Jika demikian benar seperti yang di katakan Pak Vincent bahwa kita membungkuk menghormati Altar.

PENCERAHAN dari Pastor Liberius Sihombing

Bagaimana pun kita mesti tahu apa yg menjadi central (pusat) dari sebuah bangunan gereja. Yang menjadi pusat dalam gereja adalah Altar (bukan tabernakel). Dalam gereja bisa tdk ada tabernakal tetapi mesti ada Altar. Itu mesti dipahami. Maka menurut paham liturgi, kita memberi hormat entah berlutut entah membungkuk di dalam gereja bukan terutama karena ada tabernakel yang adalah tempat penyimpanan hosti kudus. Tetapi karena adanya Altar tempat dimana Yesus Kristus hadir secara riil. Jadi bukan berarti kalau tidak ada tabernakel, maka cara penghormatan kita di dalam gereja mnjadi berkurang. Di banyak tempat (stasi) tdk tersedia tabernakel, jd bukan berarti kita tidak perlu berlutut di sana. Memperlakukan gereja mesti sama entah tanpa tabernakel atau dengan tabernakel. Pernah sy agak tersinggung melihat umat menghias gereja (kebetulan tdk ada tabernakel) untuk memasang hiasan natal di plafon mereka menggeser altar dan menginjaknya. Mereka memperlakukan altar seperti meja biasa dan dipakai jdi pijakan pengganti tangga. Bukankah altar itu ‘piring’ kita yg dari dalamnya kita langsung menerima Kristus? Maka untuk saya (bukan menyangkal pendapat teman yg pertama) altar itu menjadi lebih tinggi dari tabernakel. trims. slamat natal utk besok



Posted in f. TATA GERAK LITURGI | Leave a Comment »

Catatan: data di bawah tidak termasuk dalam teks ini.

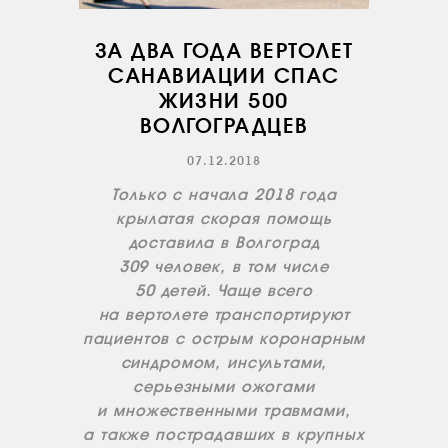
ЗА ДВА ГОДА ВЕРТОЛЕТ
САНАВИАЦИИ СПАС
ЖИЗНИ 500
ВОЛГОГРАДЦЕВ
07.12.2018
Только с начала 2018 года
О КОМПАНИИ
крылатая скорая помощь
доставила в Волгоград
ВАКАНСИИ
309 человек, в том числе
ДОКУМЕНТЫ
50 детей. Чаще всего
ВНУТРЕННИЕ
на вертолете транспортируют
СОУТ
пациентов с острым коронарным
синдромом, инсультами,
ДОКУМЕНТЫ
КОМПАНИИ
серьезными ожогами
и множественными травмами,
АВИАПАРК
а также пострадавших в крупных
УСЛУГИ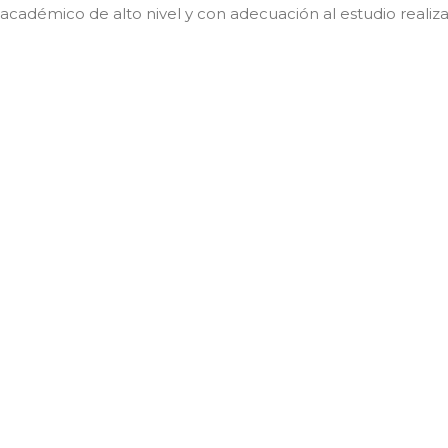
académico de alto nivel y con adecuación al estudio realiz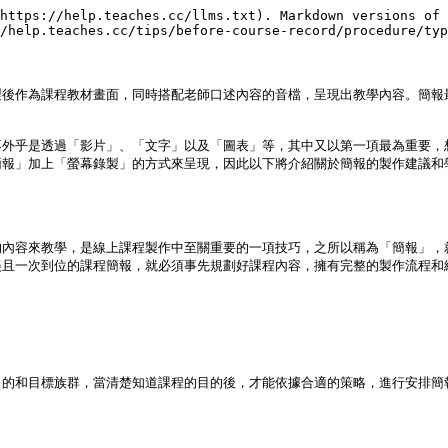
https://help.teaches.cc/llms.txt). Markdown versions of 
/help.teaches.cc/tips/before-course-record/procedure/typ
製後作為課程教材畫面，同時搭配老師口述內容的音檔，呈現出教學內容。簡報
不外乎是透過「影片」、「文字」以及「圖表」等，其中又以第一項最為重要，
簡報」加上「螢幕錄製」的方式來呈現，因此以下將介紹關於簡報的製作建議和
的內容來教學，是線上課程製作中至關重要的一項技巧，之所以稱為「簡報」，
美且一次到位的課程簡報，就必須事先規劃好課程內容，擁有完整的製作流程和


目的和目標族群，當清楚知道課程的目的後，才能依據合適的策略，進行安排簡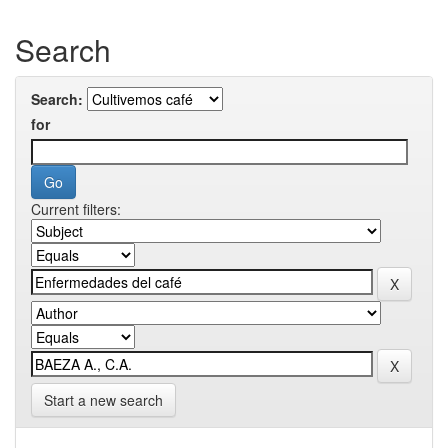
Search
Search:
for
Current filters:
Start a new search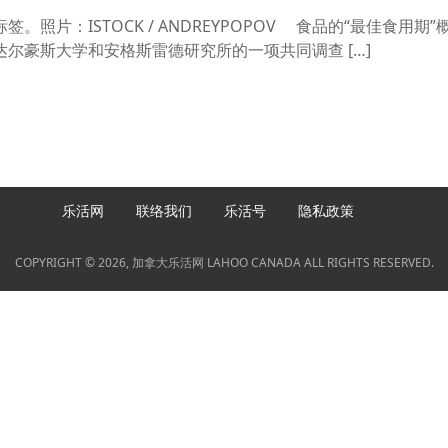
照片：ISTOCK / ANDREYPOPOV 食品的“最佳食用期
尔豪斯大学和安格斯雷德研究所的一项共同调查 […]
乐活网
联络我们
乐活号
隐私政策
COPYRIGHT © 2026, 加拿大乐活网 LAHOO CANADA ALL RIGHTS RESERVED.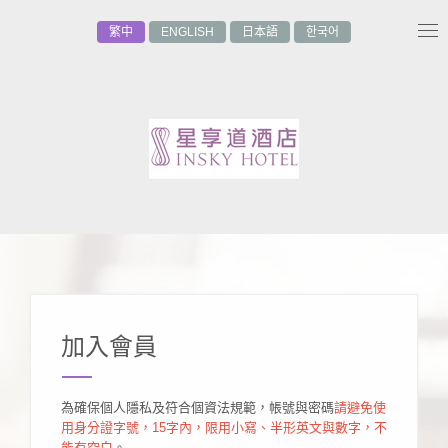
繁中
ENGLISH
日本語
한국어
Tog
nav
加入會員
為確保個人隱私及符合個資法規範，帳號與密碼
請避免使
用身分證字號，15字內，限用小寫、半形英文與數字，不
能有空白
。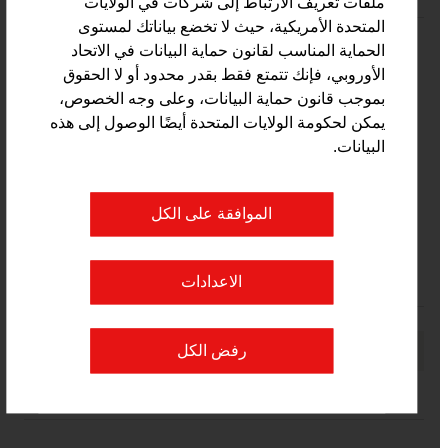
ملفات تعريف الارتباط إلى شركات في الولايات
المتحدة الأمريكية، حيث لا تخضع بياناتك لمستوى
الحماية المناسب لقانون حماية البيانات في الاتحاد
الكهرباء / الإلكترونيات / وهندسة الميكاترونكس
الأوروبي، فإنك تتمتع فقط بقدر محدود أو لا الحقوق
بموجب قانون حماية البيانات، وعلى وجه الخصوص،
كفاءة استخدام الطاقة/المباني الخضراء
يمكن لحكومة الولايات المتحدة أيضًا الوصول إلى هذه
الهندسة
البيانات.
المباني/مواد البناء
الموافقة على الكل
العقارات/إدارة العقارات
التكنولوجيات الحضارية
الاعدادات
رفض الكل
وصى بالصفحة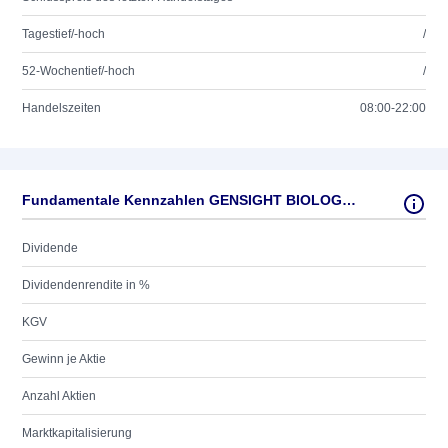
Tagestief/-hoch
/
52-Wochentief/-hoch
/
Handelszeiten
08:00-22:00
Fundamentale Kennzahlen GENSIGHT BIOLOG. EO -,025
Dividende
Dividendenrendite in %
KGV
Gewinn je Aktie
Anzahl Aktien
Marktkapitalisierung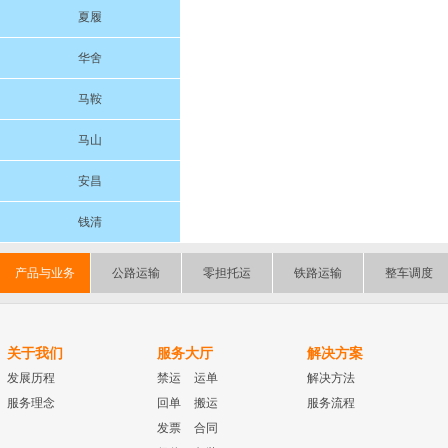
夏履
华舍
马鞍
马山
安昌
钱清
产品与业务
公路运输
零担托运
铁路运输
整车调度
关于我们
服务大厅
解决方案
发展历程
禁运
运单
解决方法
服务理念
回单
搬运
服务流程
发票
合同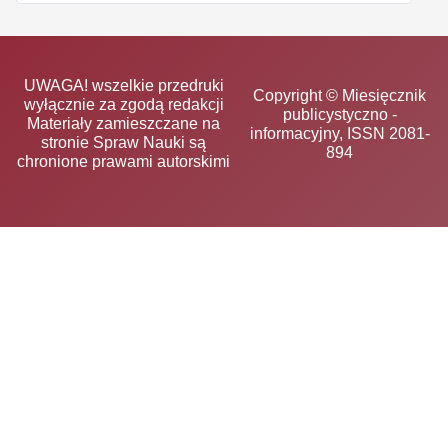
UWAGA! wszelkie przedruki
Copyright © Miesięcznik
wyłącznie za zgodą redakcji
publicystyczno -
Materiały zamieszczane na
informacyjny, ISSN 2081-
stronie Spraw Nauki są
894
chronione prawami autorskimi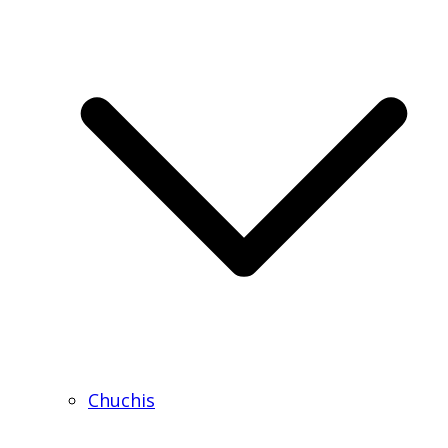
Chuchis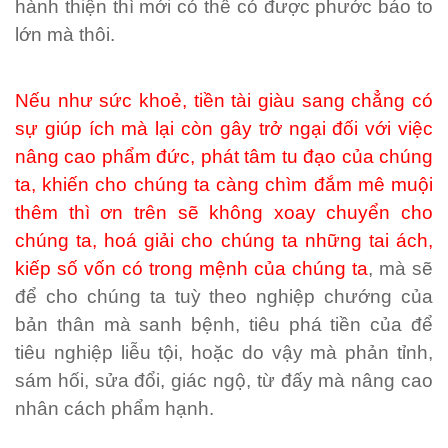
hành thiện thì mới có thể có được phước báo to
lớn mà thôi.
Nếu như sức khoẻ, tiền tài giàu sang chẳng có
sự giúp ích mà lại còn gây trở ngại đối với việc
nâng cao phẩm đức, phát tâm tu đạo của chúng
ta, khiến cho chúng ta càng chìm đắm mê muội
thêm thì ơn trên sẽ không xoay chuyển cho
chúng ta, hoá giải cho chúng ta những tai ách,
kiếp số vốn có trong mệnh của chúng ta
, mà sẽ
để cho chúng ta tuỳ theo nghiệp chướng của
bản thân mà sanh bệnh, tiêu phá tiền của để
tiêu nghiệp liễu tội, hoặc do vậy mà phản tỉnh,
sám hối, sửa đổi, giác ngộ, từ đấy mà nâng cao
nhân cách phẩm hạnh.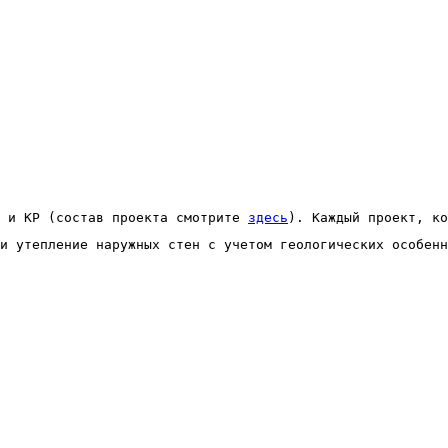
 и КР (состав проекта смотрите 
здесь
). Каждый проект, ко
и утепление наружных стен с учетом геологических особенн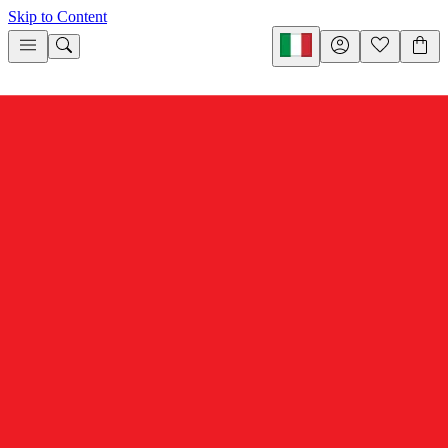
Skip to Content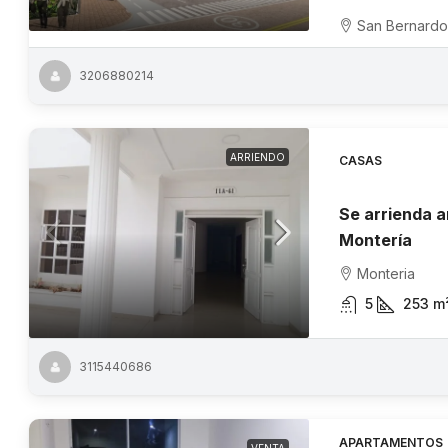
San Bernardo
3206880214
ARRIENDO
CASAS
Se arrienda a
Montería
Monteria
5
253
m
3115440686
APARTAMENTOS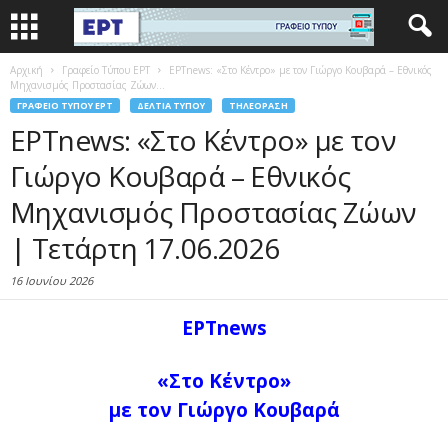
Αρχική
Γραφείο Τύπου ΕΡΤ
ΕΡΤnews: «Στο Κέντρο» με τον Γιώργο Κουβαρά – Εθνικός
Μηχανισμός Προστασίας Ζώων...
ΓΡΑΦΕΊΟ ΤΎΠΟΥ ΕΡΤ
ΔΕΛΤΊΑ ΤΎΠΟΥ
ΤΗΛΕΌΡΑΣΗ
ΕΡΤnews: «Στο Κέντρο» με τον
Γιώργο Κουβαρά – Εθνικός
Μηχανισμός Προστασίας Ζώων
| Τετάρτη 17.06.2026
16 Ιουνίου 2026
ΕΡΤnews
«Στο Κέντρο»
με τον Γιώργο Κουβαρά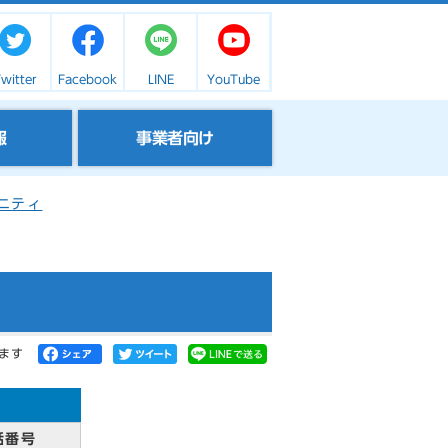
witter
Facebook
LINE
YouTube
報
事業者向け
ニティ
ます
話番号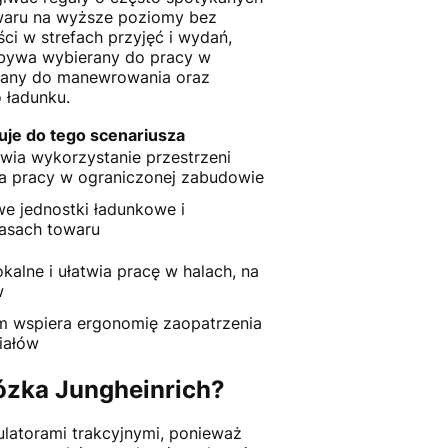
owaru na wyższe poziomy bez
ci w strefach przyjęć i wydań,
y bywa wybierany do pracy w
wany do manewrowania oraz
 ładunku.
uje do tego scenariusza
ia wykorzystanie przestrzeni
ja pracy w ograniczonej zabudowie
e jednostki ładunkowe i
asach towaru
kalne i ułatwia pracę w halach, na
w
 wspiera ergonomię zaopatrzenia
riałów
wózka Jungheinrich?
latorami trakcyjnymi, ponieważ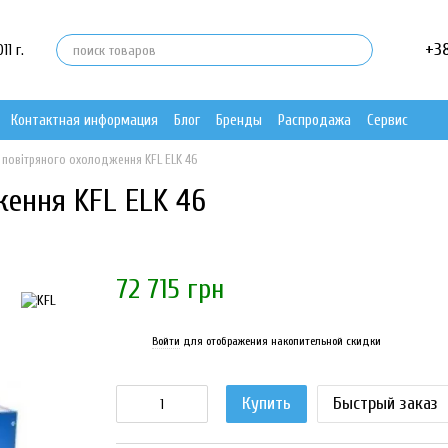
+3
1 г.
Контактная информация
Блог
Бренды
Распродажа
Сервис
 повітряного охолодження KFL ELK 46
ження KFL ELK 46
72 715 грн
Войти
для отображения накопительной скидки
%
Купить
Быстрый заказ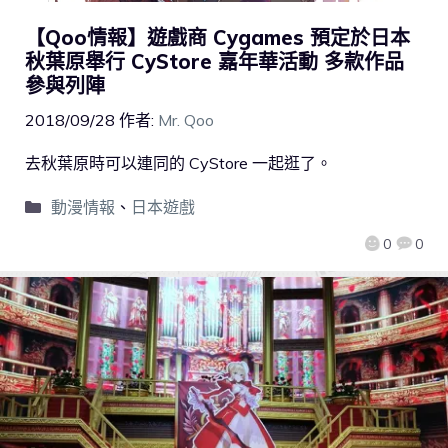
【Qoo情報】遊戲商 Cygames 預定於日本
秋葉原舉行 CyStore 嘉年華活動 多款作品
參與列陣
2018/09/28
作者:
Mr. Qoo
去秋葉原時可以連同的 CyStore 一起逛了。
動漫情報
、
日本遊戲
0
0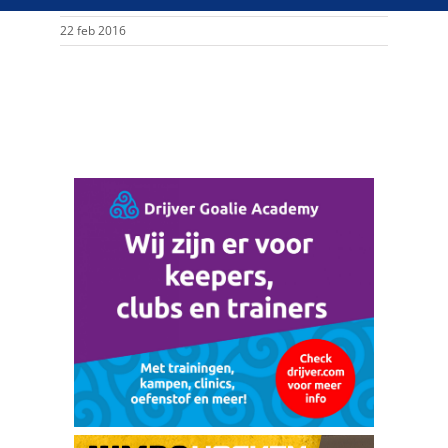
22 feb 2016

PADA SAAT KONSEKRASI – BAGAIMANA SIKAP TUBUH?

Posted by liturgiekaristi on March 8, 2011


Pertanyaan umat :

sy mau bertanya, pada saat konsekrasi sikap badan umat yg benar bagaimana, apakah mengatupkan tangan dan menyembah atau tidak, lalu saat imam mengatakan Trimalah n makanlah… kita menundukan kepala, mohon pencerahannya

PENCERAHAN DARI PASTOR YOHANES SAMIRAN SCJ :

Kalau kita lihat petunjuk dalam PUMR:

43. Umat berlutut pada saat konsekrasi, kecuali kalau ada masalah kesehatan atau tempat ibadat tidak mengijinkan, entah karena banyaknya umat yang hadir, entah karena sebab-sebab lain. Mereka yang tidak berlutut pada saat konsekrasi hendaknya membungkuk khidmat pada saat imam berlutut sesudah konsekrasi.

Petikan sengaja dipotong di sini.